With Hupfel at his side, Cole added verisimilitude to plain interiors shot on stage by giving more bloom, halation and wrap to the light. Scenes in Buffalo were made to feel chillier, and colors in the Sun City sequences were fine tuned. The film’s final shot shows Linney running with a dog. Cole was able to alter the time of day by warming up the images and isolate the dog to bring out details and make the animal stand out more clearly against the background.

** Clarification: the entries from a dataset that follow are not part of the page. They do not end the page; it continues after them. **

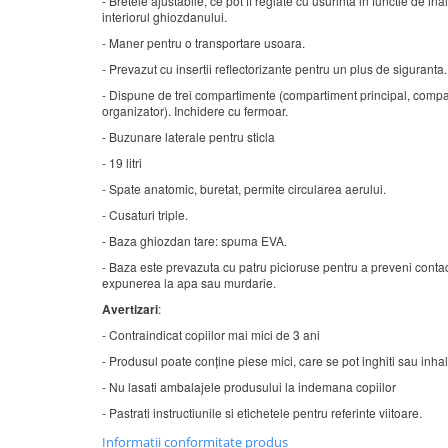
- Bretele ajustabile, ce pot fi reglate cu usurinta in functie de in
interiorul ghiozdanului.
- Maner pentru o transportare usoara.
- Prevazut cu insertii reflectorizante pentru un plus de siguranta.
- Dispune de trei compartimente (compartiment principal, compar
organizator). Inchidere cu fermoar.
- Buzunare laterale pentru sticla
- 19 litri
- Spate anatomic, buretat, permite circularea aerului.
- Cusaturi triple.
- Baza ghiozdan tare: spuma EVA.
- Baza este prevazuta cu patru picioruse pentru a preveni contac
expunerea la apa sau murdarie.
Avertizari
:
- Contraindicat copiilor mai mici de 3 ani
- Produsul poate conține piese mici, care se pot inghiti sau inha
- Nu lasati ambalajele produsului la indemana copiilor
- Pastrati instructiunile si etichetele pentru referinte viitoare.
Informatii conformitate produs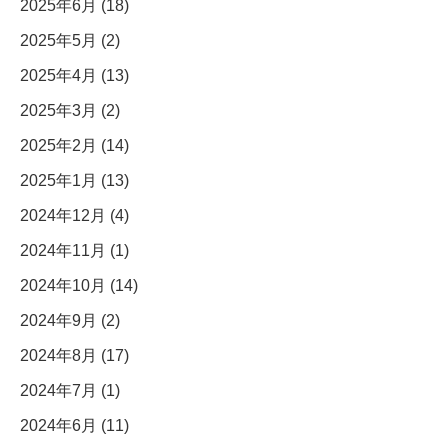
2025年6月 (18)
2025年5月 (2)
2025年4月 (13)
2025年3月 (2)
2025年2月 (14)
2025年1月 (13)
2024年12月 (4)
2024年11月 (1)
2024年10月 (14)
2024年9月 (2)
2024年8月 (17)
2024年7月 (1)
2024年6月 (11)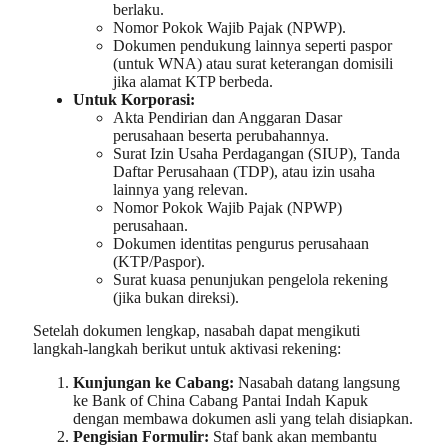
berlaku.
Nomor Pokok Wajib Pajak (NPWP).
Dokumen pendukung lainnya seperti paspor
(untuk WNA) atau surat keterangan domisili
jika alamat KTP berbeda.
Untuk Korporasi:
Akta Pendirian dan Anggaran Dasar
perusahaan beserta perubahannya.
Surat Izin Usaha Perdagangan (SIUP), Tanda
Daftar Perusahaan (TDP), atau izin usaha
lainnya yang relevan.
Nomor Pokok Wajib Pajak (NPWP)
perusahaan.
Dokumen identitas pengurus perusahaan
(KTP/Paspor).
Surat kuasa penunjukan pengelola rekening
(jika bukan direksi).
Setelah dokumen lengkap, nasabah dapat mengikuti
langkah-langkah berikut untuk aktivasi rekening:
Kunjungan ke Cabang:
Nasabah datang langsung
ke Bank of China Cabang Pantai Indah Kapuk
dengan membawa dokumen asli yang telah disiapkan.
Pengisian Formulir:
Staf bank akan membantu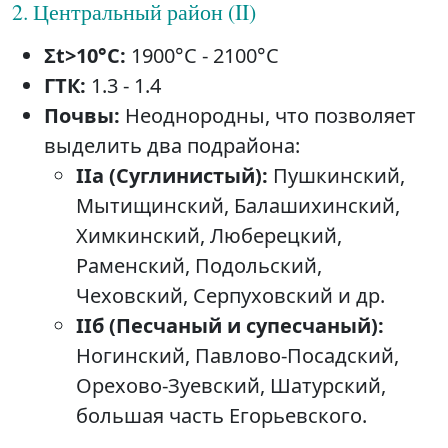
2. Центральный район (II)
Σt>10°C:
1900°C - 2100°C
ГТК:
1.3 - 1.4
Почвы:
Неоднородны, что позволяет
выделить два подрайона:
IIа (Суглинистый):
Пушкинский,
Мытищинский, Балашихинский,
Химкинский, Люберецкий,
Раменский, Подольский,
Чеховский, Серпуховский и др.
IIб (Песчаный и супесчаный):
Ногинский, Павлово-Посадский,
Орехово-Зуевский, Шатурский,
большая часть Егорьевского.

The digital intermediate took roughly two weeks, with the deadline for a Sundance screening looming. “We were able to pretty much nail it in that time because of the great collaboration among Mott, Tamara and myself,” says Cole. “If you don’t have that communication, you can be twiddling your thumbs for half of the grade. But everyone was on the same page from very early on. Tamara had specific ideas about what she did and didn’t want. We all had opinions that we could quickly test out, and the best parts of all those ideas made it into the film. That communication was one of the driving forces behind the speed of the DI process.”
Unlike Hupfel’s previous feature films The American Astronaut and The Notorious Bettie Page, The Savages is not a stylized film. “We were going for the feeling of the camera being totally integrated into the scene, where the acting is more important than the look, and where hopefully the audience begins to feel like they’re a part of it,” he remarks. “I feel like we succeeded in that.”